Long live the movies
David Ellison took the mic at CinemaCon and basically said: relax, the movie factory is still open. He defended Paramount Skydance’s proposed buyout of Warner Bros. Discovery and tried to reassure everyone from theater owners to regulators that the combined company wouldn’t turn into a content desert.
The pitch: bigger, but not barren
Ellison said the merged studio would release at least 30 films a year and keep a 45-day exclusive theatrical window. That’s a pretty direct answer to the giant elephant in the room: if two major studios combine, do you get more blockbuster muscle or just fewer movies and fewer places for filmmakers to land?
Why regulators are squinting
That’s exactly what lawmakers and industry groups are worried about.
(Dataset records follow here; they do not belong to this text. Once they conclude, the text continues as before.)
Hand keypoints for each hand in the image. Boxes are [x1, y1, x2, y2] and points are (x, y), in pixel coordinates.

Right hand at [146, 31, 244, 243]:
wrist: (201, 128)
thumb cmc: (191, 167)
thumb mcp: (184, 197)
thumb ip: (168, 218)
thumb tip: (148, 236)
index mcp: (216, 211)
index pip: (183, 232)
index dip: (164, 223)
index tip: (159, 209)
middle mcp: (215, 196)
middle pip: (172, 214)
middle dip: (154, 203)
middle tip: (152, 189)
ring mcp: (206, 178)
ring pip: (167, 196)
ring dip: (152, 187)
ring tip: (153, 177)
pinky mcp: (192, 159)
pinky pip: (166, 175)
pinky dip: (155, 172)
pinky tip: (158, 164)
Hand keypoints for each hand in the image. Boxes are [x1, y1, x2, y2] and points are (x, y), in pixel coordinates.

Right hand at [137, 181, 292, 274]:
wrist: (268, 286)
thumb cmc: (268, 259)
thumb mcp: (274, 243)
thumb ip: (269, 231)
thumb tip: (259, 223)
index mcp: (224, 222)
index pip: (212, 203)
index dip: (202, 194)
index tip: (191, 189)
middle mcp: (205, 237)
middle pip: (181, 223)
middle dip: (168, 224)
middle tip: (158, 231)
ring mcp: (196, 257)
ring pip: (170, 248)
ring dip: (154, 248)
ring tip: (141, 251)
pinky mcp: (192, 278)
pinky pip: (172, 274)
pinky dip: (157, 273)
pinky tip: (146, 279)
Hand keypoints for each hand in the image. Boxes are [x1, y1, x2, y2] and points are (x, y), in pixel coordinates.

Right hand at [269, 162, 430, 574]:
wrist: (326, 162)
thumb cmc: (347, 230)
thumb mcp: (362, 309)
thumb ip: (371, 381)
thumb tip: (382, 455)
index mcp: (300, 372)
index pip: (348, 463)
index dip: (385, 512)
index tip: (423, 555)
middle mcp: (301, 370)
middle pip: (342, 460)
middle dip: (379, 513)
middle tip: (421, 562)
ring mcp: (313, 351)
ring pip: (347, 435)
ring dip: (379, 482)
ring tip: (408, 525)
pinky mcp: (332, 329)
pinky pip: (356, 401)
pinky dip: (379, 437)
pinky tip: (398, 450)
The roughly $110 billion deal has triggered antitrust scrutiny, with critics arguing consolidation could weaken competition, trim job opportunities, and give the new company more leverage over creatives. Ellison skipped the Senate hearing, but the debate clearly did not skip him.
What investors should read between the lines
This isn’t just PR fluff. Ellison is trying to make the case that theatrical releases still matter in the streaming era — not as nostalgia, but as a franchise engine that feeds licensing, merchandising, and later streaming revenue. In other words: he’s pitching the merger as a scale play, not a shrink-ray.
Big picture: the merger story is shifting from “can they buy it?” to “can they convince everyone it won’t break the movie business?” That’s the kind of plot twist Wall Street has to watch closely.